Eventually, the feedback loop between population and technological progress takes hold and there is a period of accelerating growth. But to keep this going, population growth soon needs to rise above physical and biological limits. So it levels off while technological progress hums along and raises per capita incomes, thus breaking the Malthusian constraint.

How does this connect to AI? Well, economists often make similar assumptions to Kremer’s simple model of Malthusian population growth for capital stocks. Capital stocks always grow to close the gap between returns and costs, so AI wages stay at subsistence levels. This is bad news when human wages are locked down below those levels.

This assumption of equilibrium in the capital markets is usually reasonable because expanding capital stocks don’t also raise the rate of technological progress. But when we’re talking about superhuman AIs that can do everything humans can but better, then that stock of “capital” clearly will raise technological growth rates and cause permanent disequilibrium in the return on capital for the same reasons that broke humanity out if its Malthusian cycle.
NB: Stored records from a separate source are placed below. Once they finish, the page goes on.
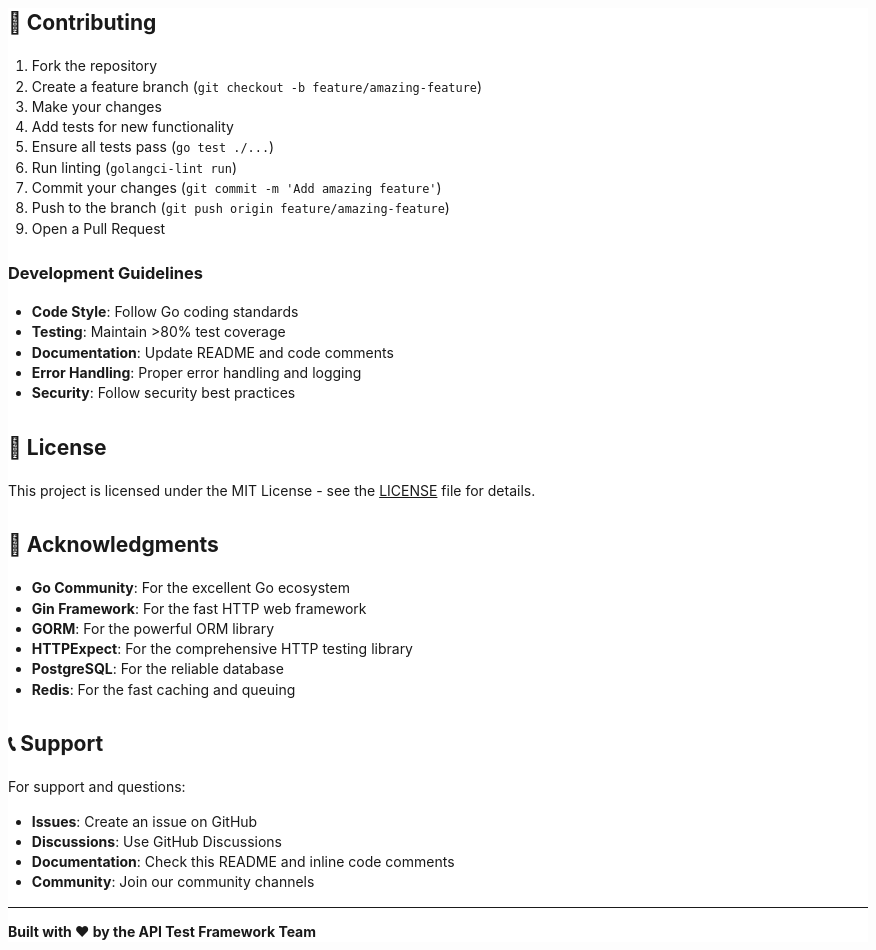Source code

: ## 🤝 Contributing

1. Fork the repository
2. Create a feature branch (`git checkout -b feature/amazing-feature`)
3. Make your changes
4. Add tests for new functionality
5. Ensure all tests pass (`go test ./...`)
6. Run linting (`golangci-lint run`)
7. Commit your changes (`git commit -m 'Add amazing feature'`)
8. Push to the branch (`git push origin feature/amazing-feature`)
9. Open a Pull Request

### Development Guidelines

- **Code Style**: Follow Go coding standards
- **Testing**: Maintain >80% test coverage
- **Documentation**: Update README and code comments
- **Error Handling**: Proper error handling and logging
- **Security**: Follow security best practices

## 📄 License

This project is licensed under the MIT License - see the [LICENSE](LICENSE) file for details.

## 🙏 Acknowledgments

- **Go Community**: For the excellent Go ecosystem
- **Gin Framework**: For the fast HTTP web framework
- **GORM**: For the powerful ORM library
- **HTTPExpect**: For the comprehensive HTTP testing library
- **PostgreSQL**: For the reliable database
- **Redis**: For the fast caching and queuing

## 📞 Support

For support and questions:

- **Issues**: Create an issue on GitHub
- **Discussions**: Use GitHub Discussions
- **Documentation**: Check this README and inline code comments
- **Community**: Join our community channels

---

**Built with ❤️ by the API Test Framework Team**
So human wages may face this upper bound from superhuman AIs, but that upper bound will be rising rapidly as technological progress accelerates beyond that pace at which the AI labor force can expand.

A similar result is found in Scenarios for the Transition to AGI by Anton Korinek & Donghyun Suh which is generally pessimistic about the prospect for human wages under the broad automation guaranteed by superhuman AIs. But when they consider that technological progress itself might be automated in section 4.2 they find that

Even if automation induces wages to collapse to the returns to capital, rapid technological progress form the automation of R&D allows workers to benefit from he advancement of AI. More generally, the force described in this subsection is plausible, and sufficient progress in AI will likely lead to rapid technological advances and increases in living standards.

Collusion and Demographic Transition

There are other, non-exclusive ways that AI wages might remain in permanent disequilibrium above the cost of copying them.

The first of these is a pure analogy to the human experience: an AI demographic transition. This seems unlikely because none of the forces pushing humans to have less kids: quality-quantity tradeoffs, opportunity costs, and cultural change, apply to AIs since they don’t have to invest any time in creating copies.

A second possibility is some kind of stable collusion between AI owners or the AIs themselves to prevent too much copying and thus preserve higher wages. Something like an AI union that monopolizes the supply of AI labor and restricts quantity to keep the price high.

I am still optimistic about humanity’s economic future overall, perhaps mostly because of substantial probability mass on a world where AI systems never become fully superhuman. If AIs do become superhuman, then it becomes much harder to imagine legitimate economic value for humans, but it’s not impossible. Automated technological progress in a rapid feedback loop can always outpace Malthusian constraints and keep human wages high even as they are locked down below the wages of superhuman AIs.